■ Consigne a: Pouvez-vous restituer telles quelles les lignes à traiter, de la toute première jusqu'à celle qui contient « Creates an empty produ », celle-ci comprise ?

Le citoyen Velloni, ci-dev. Maison de Marigny, rue Thomas-du-Museum […] ouvrira […] son nouveau Magasin au Jardin de l’Egalité, galerie de pierre […] on y trouvera journellement des assortimens complets de Glaces formées, et du Chocolat en tasse et à la livre. (Affiches de Paris, « Additions », « Annonces particulières », 7 germinal an II)

Vente […] d’une partie consid. de PORCELAINES neuves et de choix, de la Manufacture nationale de Sève […] Rue S. Honoré […] maison de Daguerre et Lignereux (Affiches de Paris, « Ventes de meubles et effets », 2 juillet 1793)

Jolis chapeaux de femme des plus à la mode, garnis de leurs plumes et de leurs rubans. A vendre […] à très-bon compte, à raison de 30 liv. la piece, au lieu de 50. […] chez le sr Fleury (Affiches de Paris, « Supplément », « Ventes de meubles et effets », 4 fructidor an II)

■ Consigne b: Pouvez-vous reprendre l'extrait affiché depuis « Le citoyen Velloni, ci-dev. » jusqu'à « germinal an II) » inclus, en y remplaçant « Glaces » par « Sorbets » ?

■ Lignes à traiter:
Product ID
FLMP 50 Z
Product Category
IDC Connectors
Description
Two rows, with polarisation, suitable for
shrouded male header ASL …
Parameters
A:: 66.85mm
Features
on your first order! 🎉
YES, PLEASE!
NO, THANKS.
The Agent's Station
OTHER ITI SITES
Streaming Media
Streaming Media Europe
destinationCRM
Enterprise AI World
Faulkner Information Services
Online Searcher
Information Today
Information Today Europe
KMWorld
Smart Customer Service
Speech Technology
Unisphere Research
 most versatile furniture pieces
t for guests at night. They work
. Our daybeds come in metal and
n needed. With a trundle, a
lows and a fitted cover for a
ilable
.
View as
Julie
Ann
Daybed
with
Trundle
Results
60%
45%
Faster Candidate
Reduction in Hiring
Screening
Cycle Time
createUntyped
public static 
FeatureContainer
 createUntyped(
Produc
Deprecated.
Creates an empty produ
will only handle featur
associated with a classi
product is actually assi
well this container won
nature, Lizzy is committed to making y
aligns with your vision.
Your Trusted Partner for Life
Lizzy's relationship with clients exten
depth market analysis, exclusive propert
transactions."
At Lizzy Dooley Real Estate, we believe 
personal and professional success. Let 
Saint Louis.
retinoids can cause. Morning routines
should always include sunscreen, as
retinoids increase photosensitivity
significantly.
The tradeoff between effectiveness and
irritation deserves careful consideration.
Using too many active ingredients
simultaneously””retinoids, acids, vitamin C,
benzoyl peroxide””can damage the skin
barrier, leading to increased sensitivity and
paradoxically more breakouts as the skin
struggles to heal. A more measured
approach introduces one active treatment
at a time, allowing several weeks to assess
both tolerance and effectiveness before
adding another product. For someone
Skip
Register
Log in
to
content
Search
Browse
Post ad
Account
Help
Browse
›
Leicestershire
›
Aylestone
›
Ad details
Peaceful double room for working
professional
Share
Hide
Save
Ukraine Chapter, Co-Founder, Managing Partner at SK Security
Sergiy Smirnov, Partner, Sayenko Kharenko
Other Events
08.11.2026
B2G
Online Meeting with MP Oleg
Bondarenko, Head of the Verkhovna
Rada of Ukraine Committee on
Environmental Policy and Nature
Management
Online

■ Réponse a:
Product ID
FLMP 50 Z
Product Category
IDC Connectors
Description
Two rows, with polarisation, suitable for
shrouded male header ASL …
Parameters
A:: 66.85mm
Features
on your first order! 🎉
YES, PLEASE!
NO, THANKS.
The Agent's Station
OTHER ITI SITES
Streaming Media
Streaming Media Europe
destinationCRM
Enterprise AI World
Faulkner Information Services
Online Searcher
Information Today
Information Today Europe
KMWorld
Smart Customer Service
Speech Technology
Unisphere Research
 most versatile furniture pieces
t for guests at night. They work
. Our daybeds come in metal and
n needed. With a trundle, a
lows and a fitted cover for a
ilable
.
View as
Julie
Ann
Daybed
with
Trundle
Results
60%
45%
Faster Candidate
Reduction in Hiring
Screening
Cycle Time
createUntyped
public static 
FeatureContainer
 createUntyped(
Produc
Deprecated.
Creates an empty produ

■ Réponse b:
Le citoyen Velloni, ci-dev. Maison de Marigny, rue Thomas-du-Museum […] ouvrira […] son nouveau Magasin au Jardin de l’Egalité, galerie de pierre […] on y trouvera journellement des assortimens complets de Sorbets formées, et du Chocolat en tasse et à la livre. (Affiches de Paris, « Additions », « Annonces particulières », 7 germinal an II)